Vito D’Ettorre, inviato di guerra. A Cosenza, il racconto degli orrori dal Bataclan ai conflitti

«Quella volta che rischiai di essere colpito da una bomba». Il giornalista confessa: «Nonostante i reportage, nulla pare cambiato»

Pubblicato il: 17/04/2024 – 6:42
di Fabio Benincasa
Vito D’Ettorre, inviato di guerra. A Cosenza, il racconto degli orrori dal Bataclan ai conflitti

COSENZA Una discesa negli inferi, tra la barbarie dei conflitti, schivando bombe e proiettili. Dalla follia omicida della strage del Bataclan alla guerra in Israele, passando per gli oltre dieci viaggi compiuti per raggiungere l’Ucraina e raccontare – sul campo e da inviato – gli orrori della guerra. Una vita da reporter che Vito D’Ettorre (inviato di guerra per Tv 2000) conosce bene. A Cosenza per presenziate al festival “Frontiere“, il giornalista racconta e si racconta riportando ai presenti fatti di guerra e tentativi falliti di pace. Una vita sacrificata non «per la gloria ma per la sete di verità, per essere presente lì dove si vive continuamente con la paura di morire». Una famiglia che a casa attende il suo ritorno, mentre Vito D’Ettorre prende l’ennesimo aereo con in mano il taccuino e la penna. La sua narrazione è lucida e lascia sgomenti quando ricorda quel collegamento a pochi in Ucraina realizzato a pochi passi da un locale, dove pochi istanti prima era impegnato a sorseggiare un caffè e pochi istanti dopo lo scoppio di una bomba ha ridotto in cenere tutto e ucciso i presenti. «Oggi non sarei qui con voi», confessa con un filo di voce strozzato dall’emozione.

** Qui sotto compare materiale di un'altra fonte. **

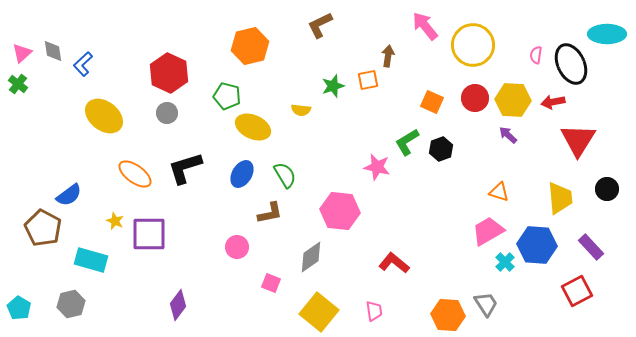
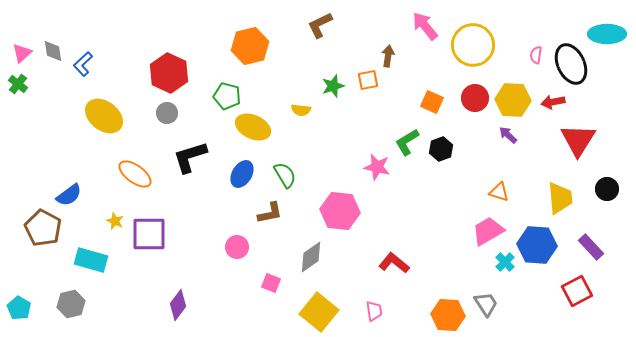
black L-shape at (185, 168): moved 5 px right, 11 px up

In Calabria per discutere di guerre e conflitti, in una terra simbolo dell’accoglienza

«L’unica “cosa positiva” di questi due anni di guerra è l’accoglienza di milioni di profughi ucraini, soprattutto donne e bambini, in Europa. Tante diocesi italiane, tante regioni italiane sono state coinvolte in questa accoglienza bellissima e devo dire che andando in Ucraina c’è veramente un grande senso di gratitudine verso l’Italia. In molti hanno aperto le case ed accolto queste donne che, nel giro di poche ore, hanno lasciato tutto portando i figli e lasciando i mariti in guerra».

Quali sensazioni vive un inviato di guerra?

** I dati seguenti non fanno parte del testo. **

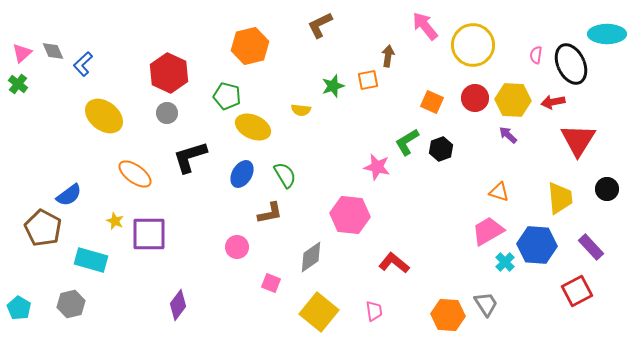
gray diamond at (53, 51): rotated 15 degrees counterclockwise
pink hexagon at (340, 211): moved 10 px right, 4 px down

«Un po’ di tristezza. Dopo tanti anni passati a raccontare queste tragedie, nulla cambia, anzi tutto è rimasto come era dieci anni fa. Anzi delle “nuove” tragedie si parla anche poco, penso al naufragio di Cutro passato e dimenticato nel giro di poco tempo. C’è stata la commemorazione, giustamente, ma non ha scosso le coscienze quanto forse avrebbe dovuto. Così come tanti altri naufragi morti a Lampedusa ed ancora le tragedie viste a Lesbo con campi di accoglienza che in realtà erano dei veri e propri centri di detenzione andati in fiamme, con casi di stupro e i suicidi di bambini. Tutto è passato nel dimenticatoio».

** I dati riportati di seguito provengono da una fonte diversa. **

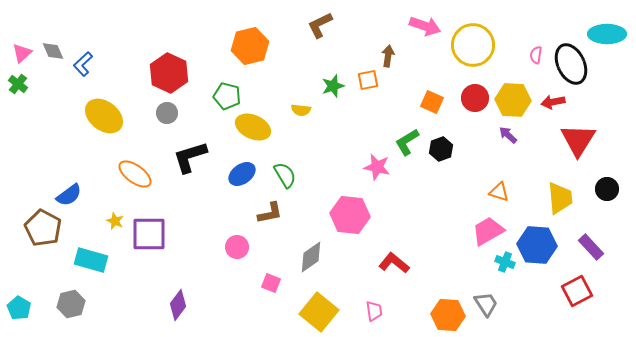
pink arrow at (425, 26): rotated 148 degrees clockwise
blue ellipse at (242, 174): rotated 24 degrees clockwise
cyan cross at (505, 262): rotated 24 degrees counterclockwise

In Ucraina tanti innocenti continuano a morire

«Sono trascorsi due anni e si fa fatica a vedere le immagini nei telegiornali. Però in Ucraina muoiono tutti i giorni persone che vivono e dormono in normali palazzine e che la notte vengono colpiti da droni o da bombe. Si muore così. Si passa le notti dentro ai tunnel della metropolitana, si dorme nella vasca da bagno pensando che quello sia il luogo più sicuro. Questa è la quotidianità, ma purtroppo si fa fatica a parlarne».